Alexandre Jomeau, CFA, analyste financier et Marcelo Preto, CFA, gérant actions.
©Mandarine Gestion

Dans un contexte de hausse des prix des matières premières, Marcelo Preto, CFA, gérant actions et Alexandre Jomeau, CFA, analyste financier chez Mandarine Gestion, reviennent sur la manière dont ils ont adapté la stratégie de leur fonds Mandarine Global Transition.

Le marché connaît depuis le début de l'année des perturbations importantes. Quel regard portez-vous sur la situation et comment avez-vous adapté la stratégie du fonds Mandarine Global Transition ? 

Le début d’année a d’abord été marqué par des anticipations de hausse des taux qui ont pesé sur les entreprises en portefeuille qui investissent fortement, à l’instar des développeurs d’énergies renouvelables. Ensuite, la guerre en Ukraine et les confinements stricts en Chine ont ravivé les craintes d’inflation à travers des hausses des prix des matières premières et des coûts de transport qui commençaient à se détendre. Dans ce contexte, nous avons renforcé nos positions en Europe qui permettent au continent d’arriver à son indépendance énergétique, tout en ayant la capacité de répercuter les hausses de coûts, à l’image des exploitants de réseaux électriques ou des fabricants de pompes à chaleur. Dans le même temps, nous avons augmenté notre exposition aux Etats-Unis au détriment de l’Europe à travers des acteurs plus exposés à la consommation locale.

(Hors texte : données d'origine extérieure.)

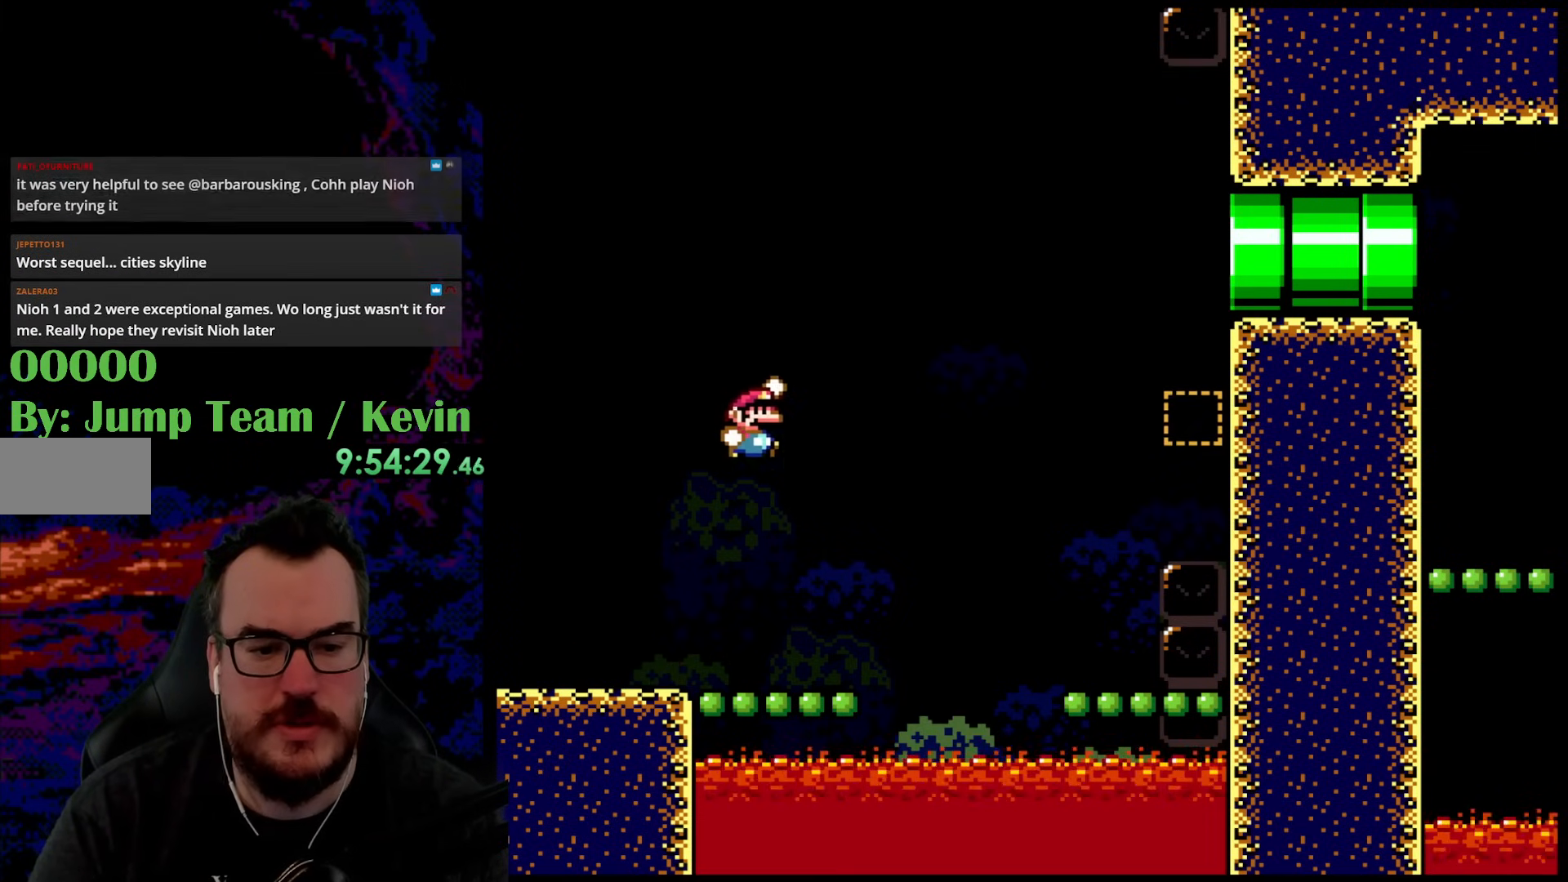
{"buttons": ["Y", "DPAD_RIGHT"], "events": [[233, "B", "up"]]}
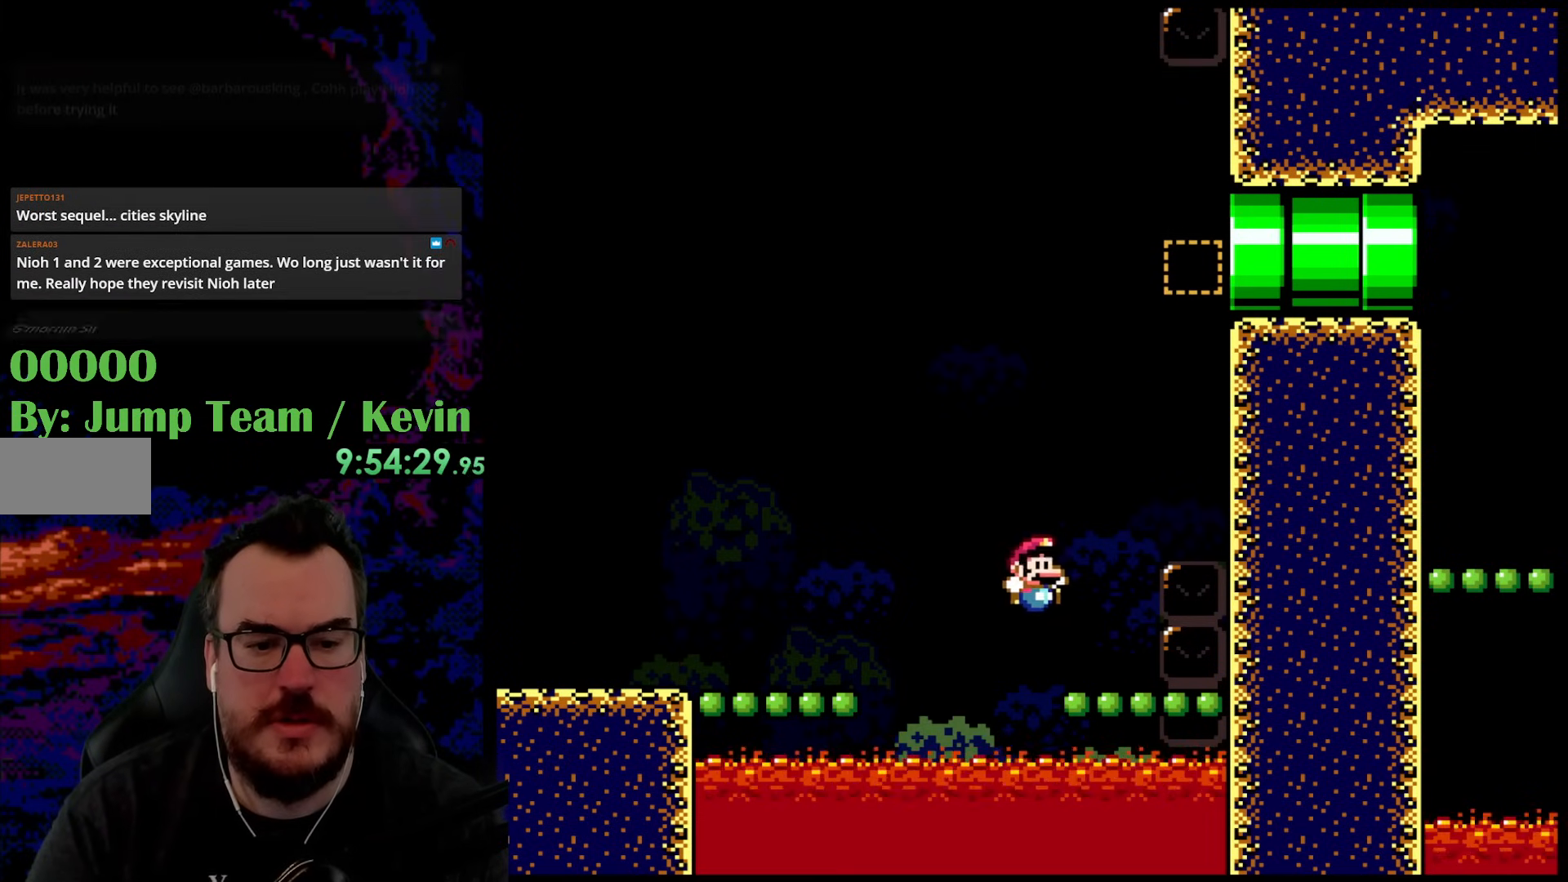
{"buttons": ["B", "Y", "DPAD_RIGHT"], "events": [[133, "DPAD_RIGHT", "up"], [233, "B", "down"], [300, "DPAD_RIGHT", "down"]]}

La guerre en Ukraine peut-elle représenter une opportunité d'accélérer la transition énergétique ? 

La guerre en Ukraine a fait réaliser aux Européens leur grande dépendance aux énergies venant de l’extérieur, en particulier le gaz russe. Afin d’assurer son approvisionnement, dans un premier temps, l’Europe a cherché à augmenter ses importations de gaz d’autres pays, comme les Etats-Unis et l’Algérie. Cette solution, temporaire, s’accompagne de plusieurs inconvénients que sont un prix plus élevé et une empreinte carbone plus forte. La seule énergie facilement substituable au gaz est l’hydrogène, qui est en réalité un gaz naturel sans les atomes de carbone. L’Europe a donc augmenté ses ambitions en termes d’énergies alternatives comme la production d’hydrogène vert, qui est de l’hydrogène produit à partir d’électricité renouvelable. Un autre levier pour réduire sa dépendance au gaz russe consiste à diminuer sa consommation, ce qu’elle veut faire à travers le remplacement de chaudière au gaz par des pompes à chaleur, l’amélioration de l’efficacité énergétique des bâtiments par la rénovation, ainsi que l’électrification de l’industrie fortement consommatrice de gaz. Pour répondre à ces besoins grandissants en électricité, l’Europe devrait accélérer l’obtention des permis pour développer les énergies renouvelables.

Comment se comporte le fonds depuis le début de l’année en matière de performance ?

Les importantes perturbations qu’a connues le marché cette année ont laissé les investisseurs en position d’attente avec une vue négative sur l’avenir, en particulier l’impact de l’inflation sur la consommation. Néanmoins, nos rencontres avec les sociétés ne montrent pas de messages aussi alarmistes que le marché semble attendre. Dans ce contexte, le fonds continue d’investir dans des entreprises de qualité qui génèrent assez de trésorerie pour continuer à se développer sans être entièrement dépendante de l’évolution des taux d’intérêt.